* _課題本文_
================

King Crimson


DISCOGRAPHY Part 01 (1968 - 1975 第1〜3期)

第1期 (1968 - 1970)

1

IN THE COURT OF THE CRIMOSON KING

1969

★★★★★

 「あの Beatles の "Abbey Road" をど〜たらこ〜たら」でモノすごい名盤扱いされていましたが,実際そんな売りは必要ないほどの名盤.記録よりも内容そのものが比較の対象にならんと思うのですが... それに,どっかにも書いたと思うけど,私, "Abbey Road" ってそれほどの名盤だとは思ってないもんで... それはともかくとして, Progressive Rock はもちろん Rock 全体においても,かなりの名盤であることは確かです.この第1期においてはまだ Fripp 先生の構成力といったものは発揮されていなかったらしくて,このアルバムの構成にしてもほとんど Ian McDonald 先生の力によるところが大きかったらしいです(ちなみに, Fripp 先生が完全にイニシアティヴをとるようになったのは,第2期 "Lark's Tongue in Aspic" 以降かららしいです).しかしながら,ここで私見を述べさせてもらうならば,確かに McDonald 先生の構成力はすごいと思いますが,この作品において何と言っても凄いと思うのは, Michael Giles 先生のドラミングと Greg Lake 先生のベースとヴォーカルだと思うのです.特にドラムスに関しては,全ての Rock のアルバムの中でダントツだと思うのですが...

================

* _収集資料_
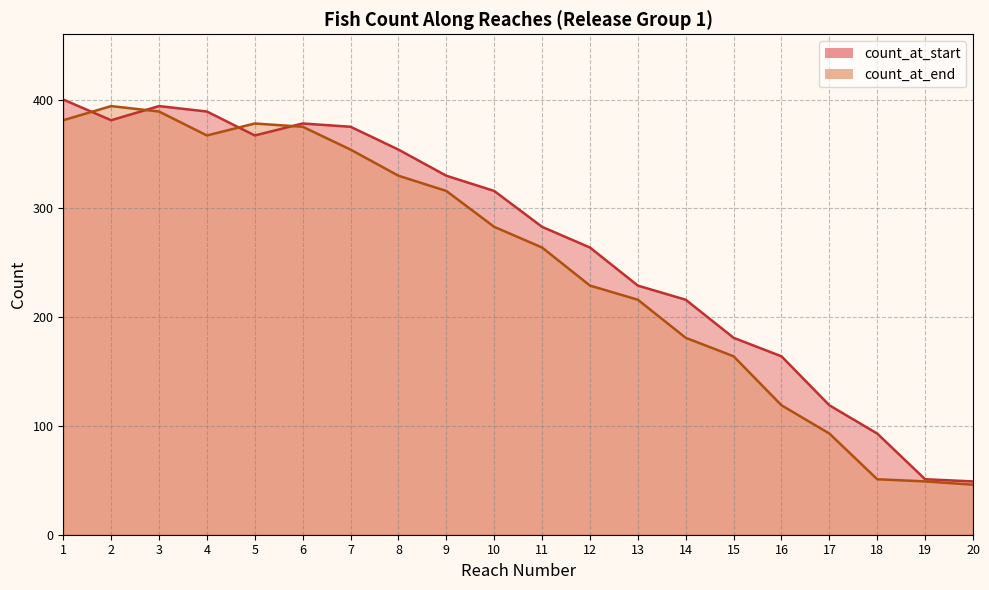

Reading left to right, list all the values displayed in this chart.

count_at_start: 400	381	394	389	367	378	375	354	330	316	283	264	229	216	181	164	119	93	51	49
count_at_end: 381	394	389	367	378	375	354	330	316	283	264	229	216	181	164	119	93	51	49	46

================

* _作業指示_
King Crimson のアルバム評を、最後の文の後から先へ書き進めること。

* _演習の解答_
2

IN THE WAKE OF POSEIDON

1970

★★★

 『二番煎じ』の代表格みたいに言われているアルバムで,前作でイニシアティヴを取っていた Ian McDonald 先生が脱退,また, Michael Giles 先生 と Greg Lake 先生もそれぞれ McDonald & Giles ・ EL&P への参加が決まっていたという状況の中, Fripp 先生が McDonald 先生の残した遺産をまとめあげてでっち上げた感の強いセカンド・アルバム. Lake 先生はヴォーカルのみで,ベースは Peter Giles 先生が一時的に復帰して担当しております.ホント,アナログA面の2〜4曲目なんか前作の完全な焼き直しみたいな曲が並んでるし... でも,ありえないことですが,もしこのアルバムが先にリリースされていたら,どう評価されていたんでしょう?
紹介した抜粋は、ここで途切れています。